Reazioni discrete ai soprassalti della crisi politica italiana nei governi europei e nelle istituzioni di Bruxelles, per evitare di alimentare la tesi della propaganda dell’estrema destra, che confonde deliberatamente Unione europea e finanza internazionale, cancellando il percorso della Ue verso una maggiore regolazione, che trova proprio nella finanza internazionale il suo più grande nemico.

IL CAMPO sovranista approfitta dell’occasione offerta dalla decisione di Sergio Mattarella di dare l’incarico a Carlo Cottarelli. In Francia, per Marine Le Pen, «quello che accade è un colpo di stato», «una rapina ai danni del popolo italiano da parte di istituzioni illegittime», guidata da «Bruxelles, i mercati e la Germania». Per la leader del Fronte nazionale, «la collera popolare cresce dappertutto in Europa».

LA LEGA SIEDE al parlamento europeo nello stesso gruppo del Fronte nazionale, i 5 stelle in quello di Nigel Farage.

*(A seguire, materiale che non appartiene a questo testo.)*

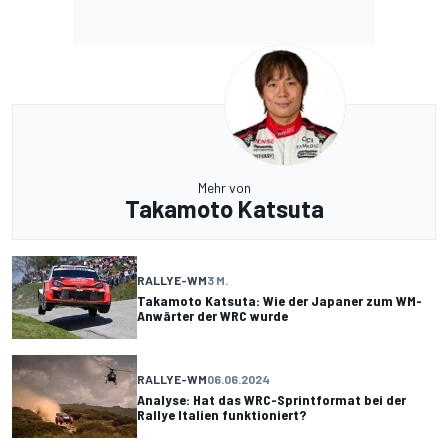
Mehr von
Takamoto Katsuta
RALLYE-WM
3 M.
Takamoto Katsuta: Wie der Japaner zum WM-
Anwärter der WRC wurde
RALLYE-WM
06.06.2024
Analyse: Hat das WRC-Sprintformat bei der
Rallye Italien funktioniert?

Per il leader della campagna a favore della Brexit, «gli elettori italiani saranno furiosi per il veto dell’establishment ai nuovi ministri. È tempo per altre elezioni e un numero maggiore di voti. Se l’Italia si ritrova con un altro Mario Monti primo ministro pro-Ue calato dall’alto, c’è da aspettarsi una rabbia vera tra i cittadini». Steve Bannon, ex consigliere di Donald Trump, che è in Europa in questi giorni, ha parlato di «sabotaggio» di Mattarella.

DUBBI dell’ex ministro greco Yanis Varufakis: La formazione di un nuovo governo tecnico sotto il controllo di un ex apparatnik dell’Fmi è un regalo fantastico per Salvini». Anche in Germania ci sono inquietudini sulla soluzione «tecnica», ma il portavoce di Angela Merkel si limita a dire che Berlino spera «in un governo stabile». Stessa posizione da parte del Belgio.

Mrs.Pesc, Federica Mogherini, afferma «piena fiducia nelle istituzioni italiane a cominciare dal presidente Mattarella, garante della costituzione». A Bruxelles, la preoccupazione è che l’assenza dell’Italia blocchi le riforme in corso: in particolare, deve essere raggiunto un accordo per modificare il regolamento di Dublino sui migranti e sul tavolo c’è la riforma della zona euro, che suscita tensioni anche tra Germania e Francia. Emmanuel Macron, che ha fretta di convincere Angela Merkel della necessità di un approfondimento della zona euro (ma ha già dovuto incassare il nein a un ministro delle finanze dell’eurozona e a un parlamento specifico per i paesi della moneta unica) in vista di una maggiore solidarietà, sabato scorso aveva già telefonato in modo informale al presidente del consiglio incaricato, Giuseppe Conte, ieri ha sottolineato il «coraggio e la responsabilità» di Mattarella, insistendo sulla «stabilità».

Nei giorni scorsi, il ministro dell’Economia, Bruno Le Maire, aveva avvertito che la stabilità della zona euro sarebbe stata «minacciata» se l’Italia non avesse rispettato gli impegni presi. Il nervosismo di Le Maire è dettato da una vera inquietudine: il timore di un contagio, che aprirebbe una nuova crisi dei debiti pubblici in Europa, dopo quella del 2010-12, facendo traballare le banche (anche francesi). In Italia lo spread cresce. I tassi aumentano in questi giorni anche sul debito spagnolo e portoghese: sono i tre paesi che avevano subito le maggiori conseguenze della crisi della Grecia. Allora, il presidente della Bce, Mario Draghi, aveva tirato fuori il «bazooka» per difendere l’euro «whatever it takes». Ma oggi? C’è l’avvio dell’unione bancaria (c’è stato un voto sul «pacchetto bancario» la scorsa settimana a Bruxelles, l’Italia e la Grecia si sono astenute), il Mes (Meccanismo europeo di stabilità), che però non avrebbe la forza di far fronte alla crisi del debito italiano, se preso di mira dalla speculazione (è dotato di 700 miliardi, sta già assistendo la Grecia, e il debito italiano è di 2300 miliardi, il 36% in mano a investitori internazionali).

MA NON C’È un bilancio della zona euro: la Francia lo vorrebbe, ma la Germania frena. In prospettiva, dovrebbe esserci la garanzia europea dei depositi bancari. La speculazione sta rialzando la testa e si frega le mani, perché non è amica dell’euro – come sostiene l’estrema destra – che ha limitato i suoi margini di manovra sulle deboli monete nazionali (non solo la lira, la dracma o la peseta, ma anche il franco).